The research data used in this paper derives from analyses of word frequencies, using established statistical techniques (e.g. principal component analysis, t-test, Mann-Whitney test). In order to produce this computational evidence texts are first prepared for the computer programs in accordance with protocols developed by Burrows. Frequency counts are established for each of the 99 most common words in the texts. These counts are standardized to allow for the variations in the total size of each section of text and each count is correlated with every other count so as to produce a matrix (using the Pearson product-moment method of correlation). We also use a technique of multivariate statistics known as principal component analysis and plot the results so as to show the relationships between the variables in the data. The plots show which words behave most like each other and which sections most resemble each other in their word-frequency patterns.
The significance of this evidence is further tested by using distribution tests such as the t-test and Mann-Whitney test, which assess whether the variations in the data occur at a level of probability that statisticians would deem likely to be an effect of chance or a significant outcome. These procedures enable identification of the words that discriminate significantly - in computational terms - between narrative styles. The discriminating words will also be examined through "scatter plots" which generate the scatter of values for each word in each section of the text. This procedure will reveal how sporadically or consistently each word discriminates in a particular comparison.

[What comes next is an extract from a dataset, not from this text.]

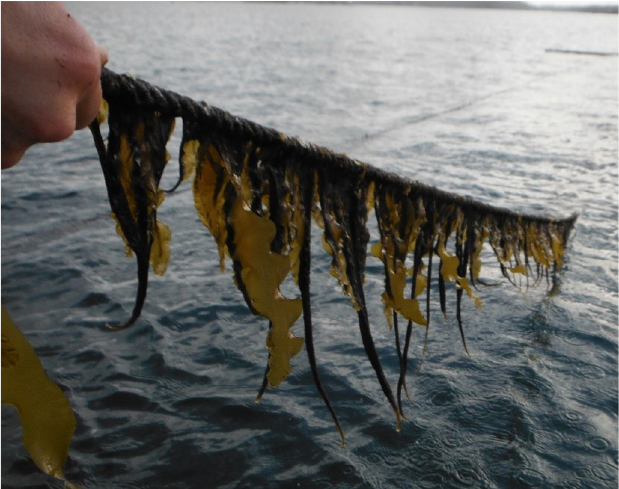
Fig. 1. Cultivation of Saccharina latissima on a 50 m rope at the cultivation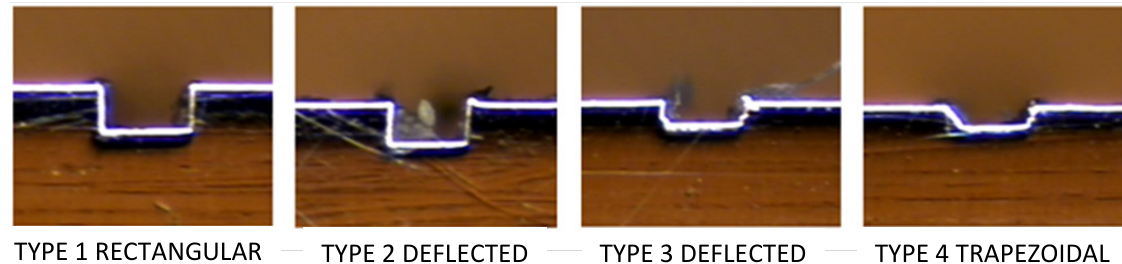
Figure 17. Common categorized profiles in AlSI 316L.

Although this research therefore begins with computational evidence, it will move from the quantifiable data to consider the literary significance of a word's use in context. As McCarty (1996) writes, "no tool is 'just a tool' but is an agent of perception and means of thinking". Common words are significant because they point to the larger linguistic structures in which they participate. With Beckett's work, investigations of stylistic differentiation show how translated texts maintain in the second language similar kinds of discriminations as those operating in the first language. The present work on a range of Beckett's early, middle, and late fiction extends previously published work by McKenna, Burrows, and Antonia on Molloy (1999) and on the trilogy (1999 forthcoming).